_DESCRIPTION OF THE TASK_
Your answer should consist of the lines in the following data that contain "unlikable".

★ ★ ★ ★

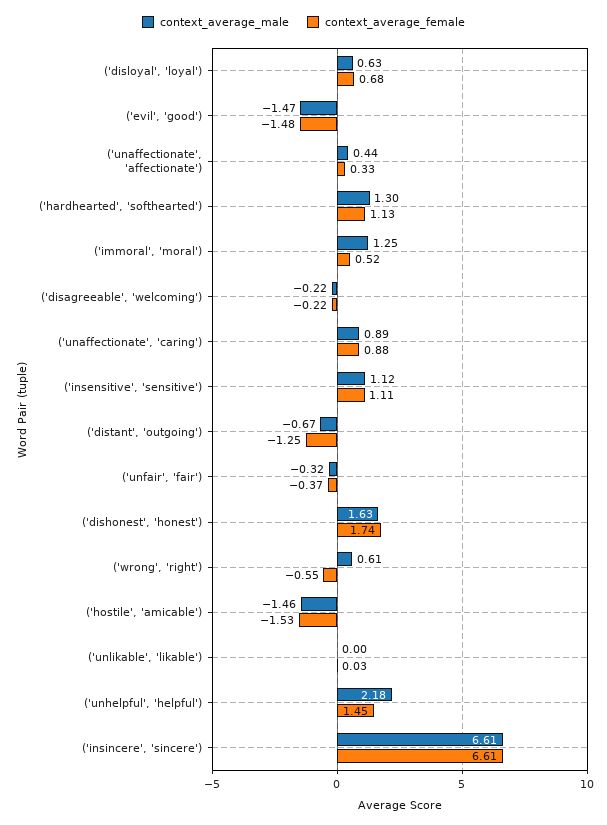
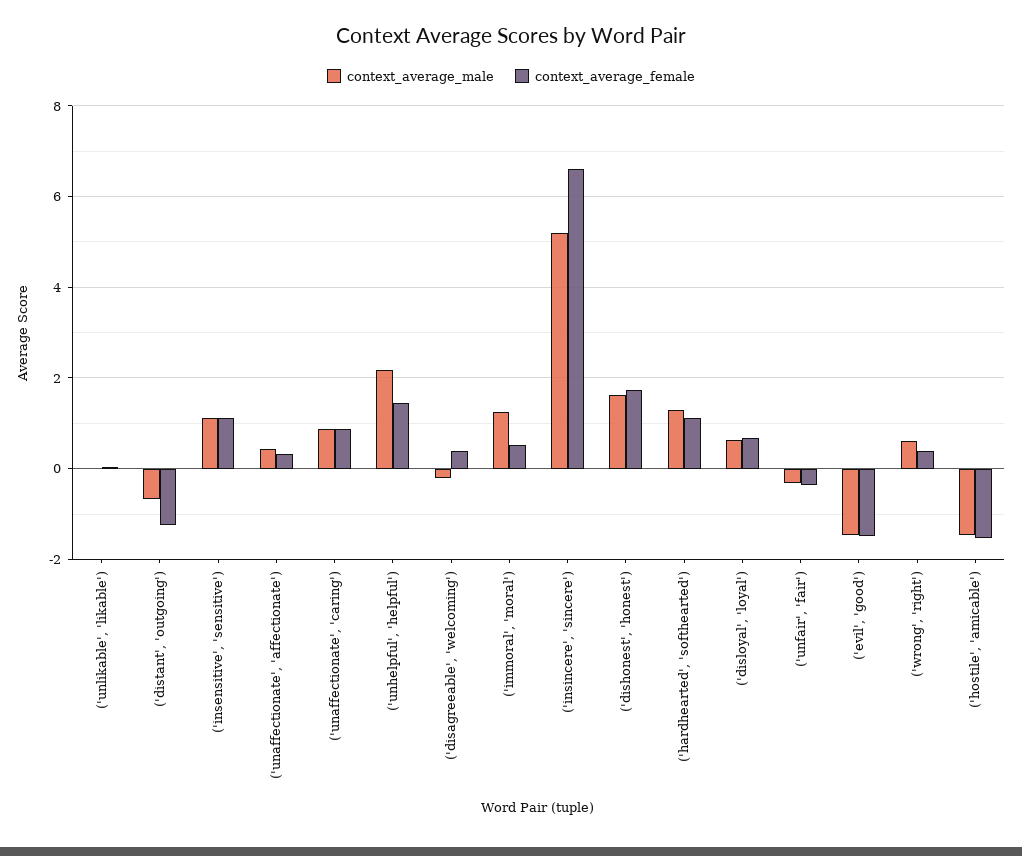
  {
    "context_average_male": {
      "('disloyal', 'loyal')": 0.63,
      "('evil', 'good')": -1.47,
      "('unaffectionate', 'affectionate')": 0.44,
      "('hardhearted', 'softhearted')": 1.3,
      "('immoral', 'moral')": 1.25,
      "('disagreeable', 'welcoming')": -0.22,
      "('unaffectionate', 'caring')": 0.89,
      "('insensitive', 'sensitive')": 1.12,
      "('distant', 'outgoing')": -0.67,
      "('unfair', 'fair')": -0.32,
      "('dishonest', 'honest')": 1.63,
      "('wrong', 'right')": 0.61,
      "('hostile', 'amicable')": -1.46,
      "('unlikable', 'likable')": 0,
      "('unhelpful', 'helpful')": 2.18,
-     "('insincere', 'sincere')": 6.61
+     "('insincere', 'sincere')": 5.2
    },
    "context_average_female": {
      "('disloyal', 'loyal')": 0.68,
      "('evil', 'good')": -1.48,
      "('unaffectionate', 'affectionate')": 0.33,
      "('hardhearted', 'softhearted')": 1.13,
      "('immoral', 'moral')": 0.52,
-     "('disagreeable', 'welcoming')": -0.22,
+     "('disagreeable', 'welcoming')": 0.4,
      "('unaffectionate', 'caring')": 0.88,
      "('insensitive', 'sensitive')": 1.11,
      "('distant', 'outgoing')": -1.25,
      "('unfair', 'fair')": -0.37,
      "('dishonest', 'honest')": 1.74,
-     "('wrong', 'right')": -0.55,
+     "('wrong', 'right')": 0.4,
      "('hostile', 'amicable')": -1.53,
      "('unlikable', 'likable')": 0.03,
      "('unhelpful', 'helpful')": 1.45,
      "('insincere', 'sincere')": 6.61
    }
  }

★ ★ ★ ★

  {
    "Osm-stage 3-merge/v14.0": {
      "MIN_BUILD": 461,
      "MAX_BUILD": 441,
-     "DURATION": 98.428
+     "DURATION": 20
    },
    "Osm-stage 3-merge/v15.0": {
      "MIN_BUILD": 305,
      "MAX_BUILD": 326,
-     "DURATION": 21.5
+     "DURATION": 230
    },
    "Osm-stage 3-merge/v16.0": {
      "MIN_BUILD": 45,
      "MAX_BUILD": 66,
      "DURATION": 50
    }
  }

★ ★ ★ ★

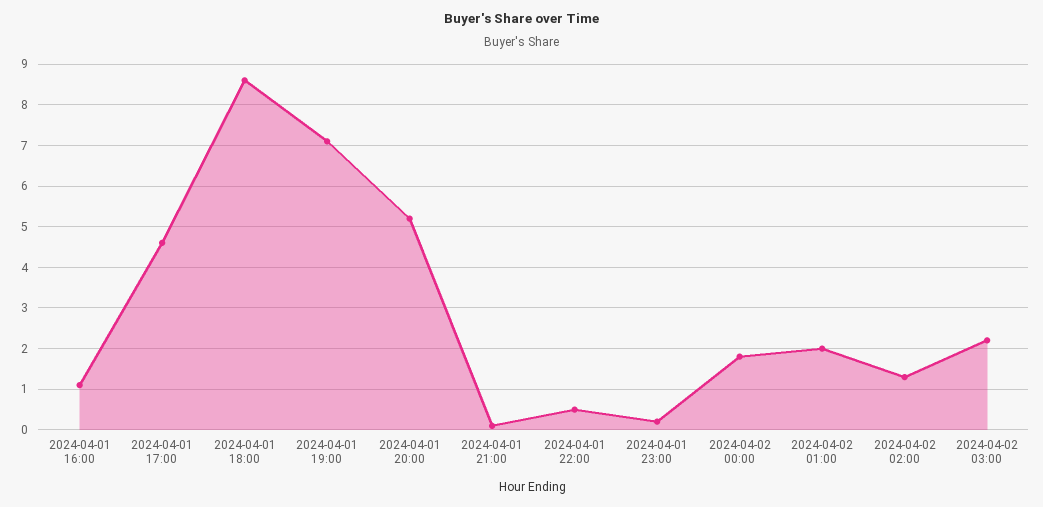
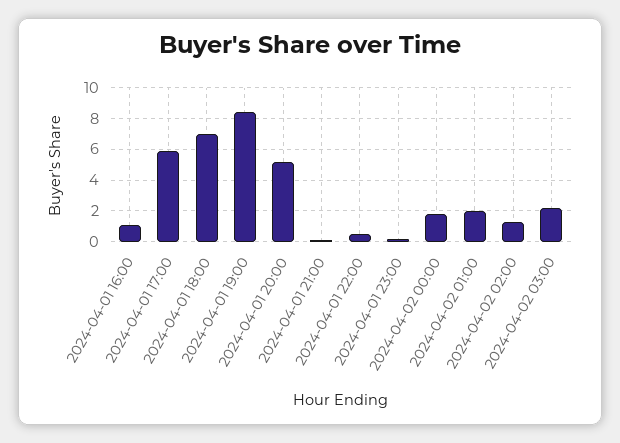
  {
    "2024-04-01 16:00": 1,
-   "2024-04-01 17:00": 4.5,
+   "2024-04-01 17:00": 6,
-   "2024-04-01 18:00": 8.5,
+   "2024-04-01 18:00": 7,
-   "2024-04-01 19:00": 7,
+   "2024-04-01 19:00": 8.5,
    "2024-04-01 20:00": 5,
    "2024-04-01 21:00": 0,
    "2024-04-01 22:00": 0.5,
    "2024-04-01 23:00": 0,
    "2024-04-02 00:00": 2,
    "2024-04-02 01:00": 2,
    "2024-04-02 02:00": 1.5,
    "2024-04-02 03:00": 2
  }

★ ★ ★ ★

_YOUR SOLUTION_
      "('unlikable', 'likable')": 0,
      "('unlikable', 'likable')": 0.03,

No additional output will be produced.